## Records provided
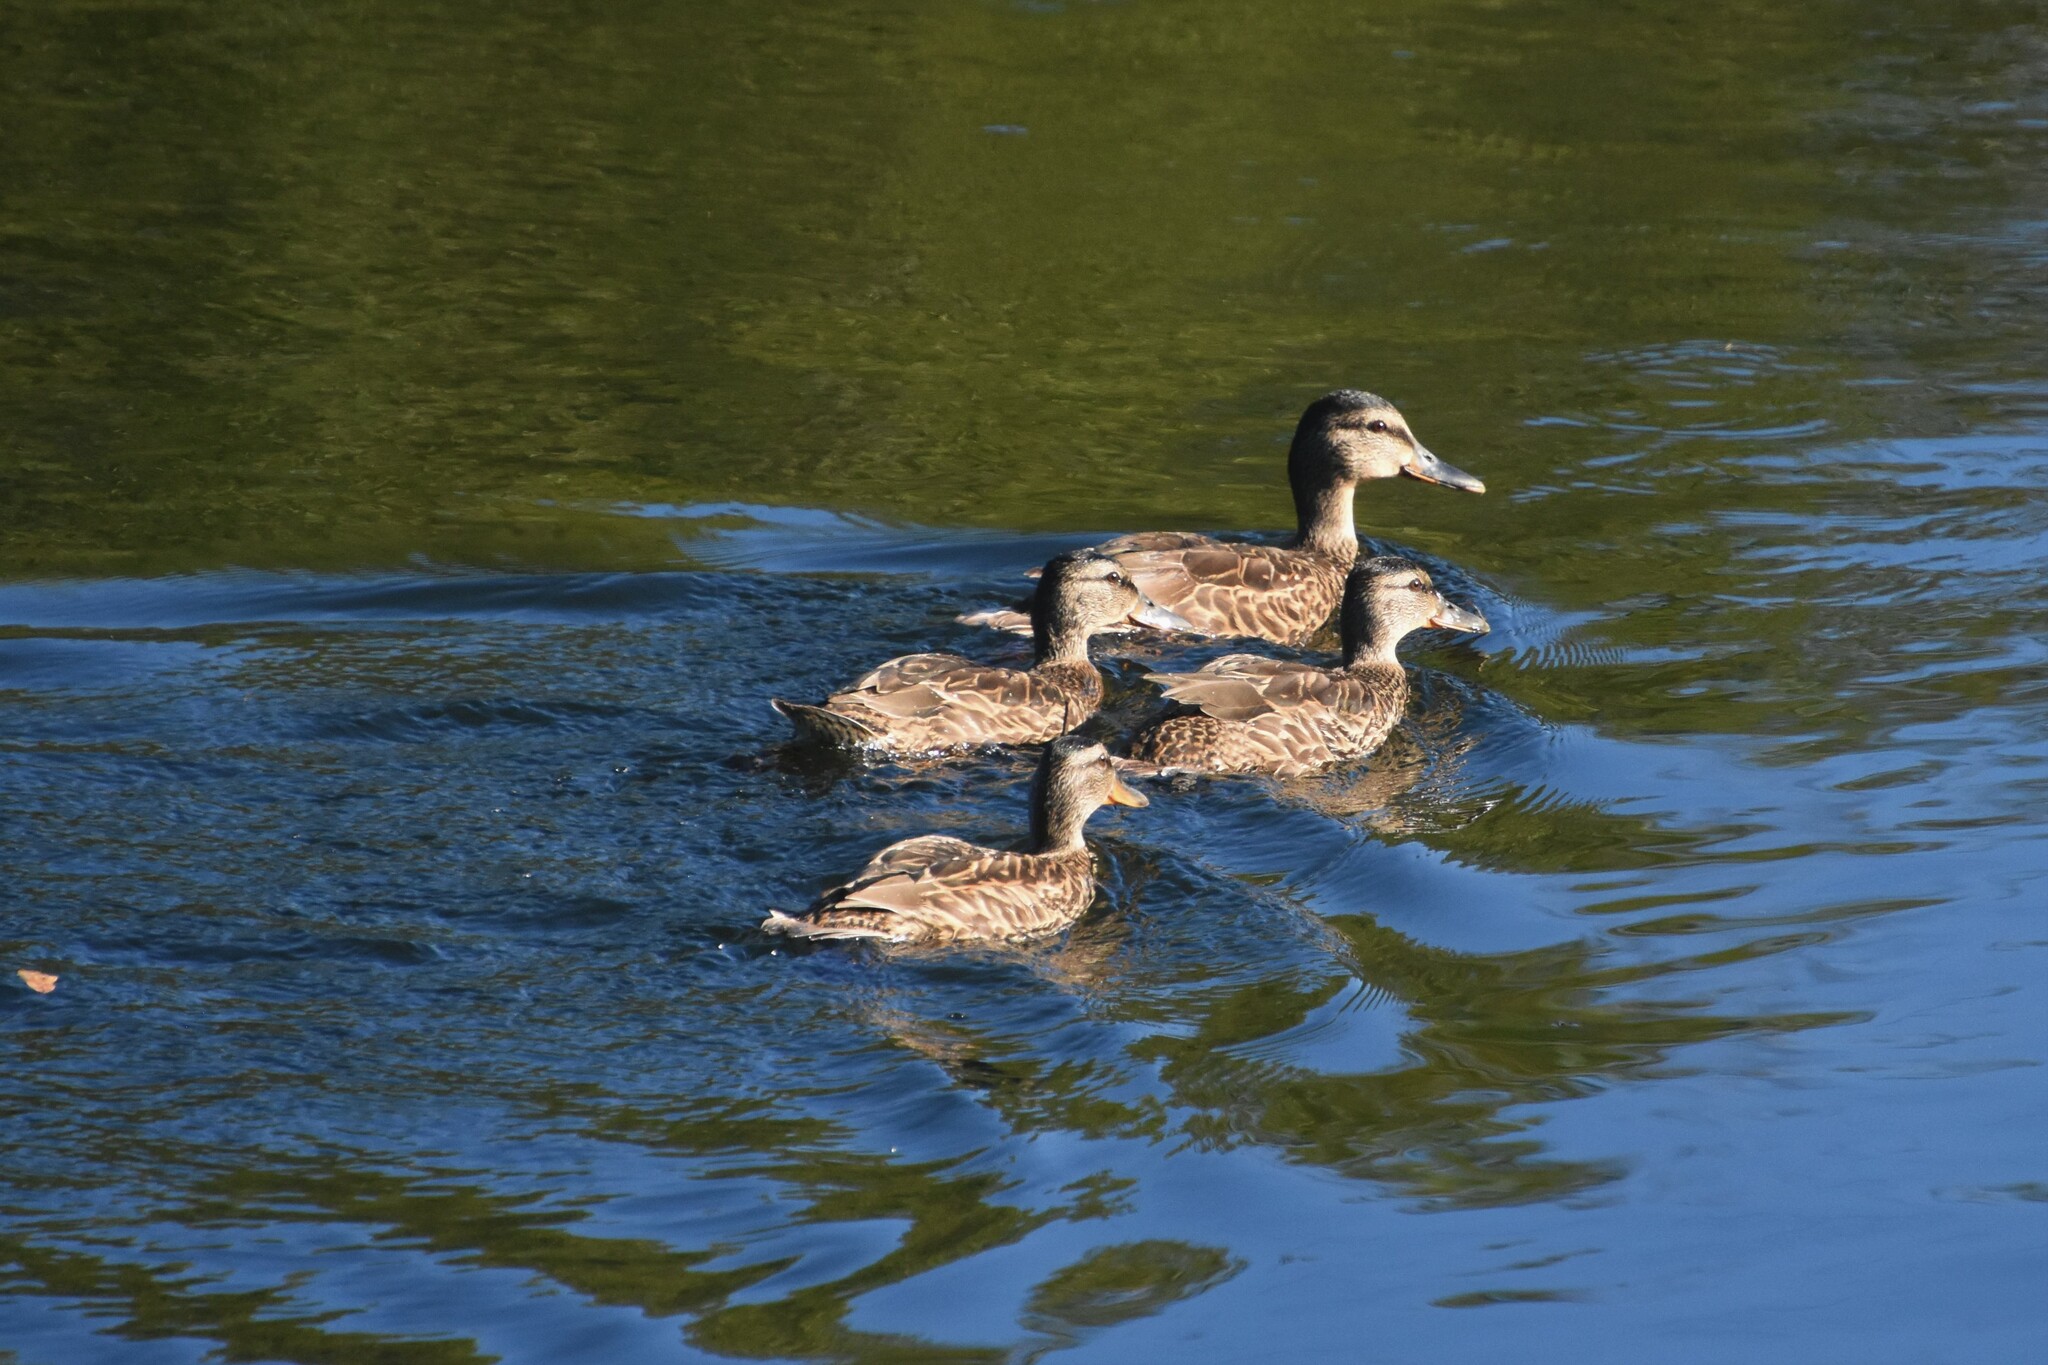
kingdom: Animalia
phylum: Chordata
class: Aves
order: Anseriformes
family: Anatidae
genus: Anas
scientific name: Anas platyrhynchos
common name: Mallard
---
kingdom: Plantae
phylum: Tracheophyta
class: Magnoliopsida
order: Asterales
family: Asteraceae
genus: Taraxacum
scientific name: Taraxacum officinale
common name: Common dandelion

## What this task involves
Quote verbatim the lines of the material above, beginning with the line containing "kingdom: Plantae" and continuing through the line containing "common name: Common dandelion". Output only those lines, with both boundary lines included.

## Written reply
kingdom: Plantae
phylum: Tracheophyta
class: Magnoliopsida
order: Asterales
family: Asteraceae
genus: Taraxacum
scientific name: Taraxacum officinale
common name: Common dandelion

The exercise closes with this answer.